TECHNICAL AND ORGANISATIONAL MEASURES INCLUDING TECHNICAL AND ORGANISATIONAL MEASURES TO ENSURE THE SECURITY OF THE DATA


Confidentiality

Electronic Access Control

No unauthorized use of the Data Processing and Data Storage Systems, e.g.: (secure) passwords, automatic blocking/locking mechanisms, two-factor authentication, encryption of data carriers/storage media

Internal Access Control (permissions for user rights of access to and amendment of data)

No unauthorized Reading, Copying, Changes or Deletions of Data within the system as approvals are managed centrally, e.g., rights authorization concept, need-based rights of access, logging of system access events

Isolation Control

The isolated Processing of Personal Data, which is collected for differing purposes, e.g., multiple Client support, sandboxing;

Employee Control

Employees are bound by written confidentiality agreements

Employees receive training on data privacy and data security

Pseudonymisation (Article 32 Paragraph 1 Point a GDPR; Article 25 Paragraph 1 GDPR)

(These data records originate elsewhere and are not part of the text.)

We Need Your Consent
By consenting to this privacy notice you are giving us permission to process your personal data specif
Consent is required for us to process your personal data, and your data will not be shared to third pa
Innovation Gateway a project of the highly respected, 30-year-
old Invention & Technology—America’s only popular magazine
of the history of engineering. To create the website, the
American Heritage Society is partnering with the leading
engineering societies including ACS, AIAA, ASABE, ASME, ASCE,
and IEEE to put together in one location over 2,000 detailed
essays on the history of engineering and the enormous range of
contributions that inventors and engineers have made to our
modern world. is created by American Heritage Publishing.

The processing of Personal Data in such a method/way, that the data cannot be associated with a specific Data Subject without the assistance of additional Information, provided that this additional information is stored separately, and is subject to appropriate technical and organizational measures.

Integrity

Data Transfer Control

No unauthorized Reading, Copying, Changes or Deletions of Data with electronic transfer or transport, e.g.: Encryption, Virtual Private Networks (VPN), electronic signature;

Data Entry Control

Verification, whether and by whom personal data is entered into a Data Processing System, is changed or deleted, e.g.: Logging, Document Management

Job Control

Worky’s employees and contractors may only process Client and personal data strictly in accordance with the Agreement’s obligations and Client instructions.

Availability and Resilience

Availability Control

Prevention of accidental or willful destruction or loss, e.g.: Backup Strategy (online/offline; on-site/off-site), Uninterruptible Power Supply (UPS), virus protection, firewall, reporting procedures and contingency planning

Rapid Recovery

Procedures for Regular Testing, Assessment and Evaluation

Data Protection Management

Incident Response Management;

Data Protection by Design and Default (Article 25 Paragraph 2 GDPR)

Order or Contract Control

No third-party data processing as per Article 28 GDPR without corresponding instructions from Client, e.g.: clear and unambiguous contractual arrangements, formalized order management, strict controls, duty of pre-evaluation, supervisory follow-up check.